Fork me on GitHub

bolero.behavior_search.MonteCarloRL

class bolero.behavior_search.MonteCarloRL(action_space, gamma=0.9, epsilon=0.1, random_state=None)[source]

Tabular Monte Carlo is a model-free reinforcement learning method.

This implements the epsilon-soft on-policy Monte Carlo control algorithm shown at page 120 of “Reinforcement Learning: An Introduction” (Sutton and Barto, 2nd edition, http://people.inf.elte.hu/lorincz/Files/RL_2006/SuttonBook.pdf). The action space and the state space must be discrete for this implementation.

Parameters:
action_space : list

Actions that the agent can select from

gamma : float, optional (default: 0.9)

Discount factor for the discounted infinite horizon model

epsilon : float, optional (default: 0.1)

Exploration probability for epsilon-greedy policy

convergence_threshold : float, optional (default: 1e-3)

Learning will be stopped if the maximum difference of the value function between iterations is below this threshold

random_state : int or RandomState, optional (default: None)

Seed for the random number generator or RandomState object.

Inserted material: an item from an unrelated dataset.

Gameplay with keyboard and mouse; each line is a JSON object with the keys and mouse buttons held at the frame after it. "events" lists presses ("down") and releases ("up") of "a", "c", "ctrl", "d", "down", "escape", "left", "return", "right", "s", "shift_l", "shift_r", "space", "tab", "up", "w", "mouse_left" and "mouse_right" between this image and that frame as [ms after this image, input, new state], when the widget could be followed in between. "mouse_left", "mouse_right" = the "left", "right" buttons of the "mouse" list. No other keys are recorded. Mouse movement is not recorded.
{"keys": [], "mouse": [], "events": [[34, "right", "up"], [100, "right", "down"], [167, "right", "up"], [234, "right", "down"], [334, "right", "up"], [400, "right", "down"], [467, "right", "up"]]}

__init__(action_space, gamma=0.9, epsilon=0.1, random_state=None)[source]
get_args()

Get parameters for this estimator.

Returns:
params : mapping of string to any

Parameter names mapped to their values.

get_behavior_from_results(result_path)

Recover search state from file.

Parameters:
result_path : string

path in which we search for the file

get_best_behavior()[source]

Returns the best behavior found so far.

Returns:
behavior : Behavior

mapping from input to output

get_next_behavior()[source]

Obtain next behavior for evaluation.

Returns:
behavior : Behavior

mapping from input to output

init(n_inputs, n_outputs)[source]

Initialize the behavior search.

Parameters:
n_inputs : int

number of inputs of the behavior

n_outputs : int

number of outputs of the behavior

is_behavior_learning_done()[source]

Check if the value function converged.

Returns:
finished : bool

Is the learning of a behavior finished?

set_evaluation_feedback(feedbacks)[source]

Set feedback for the last behavior.

Parameters:
feedbacks : list of float

feedback for each step or for the episode, depends on the problem

write_results(result_path)

Store current search state.

Parameters:
result_path : string

path in which the state should be stored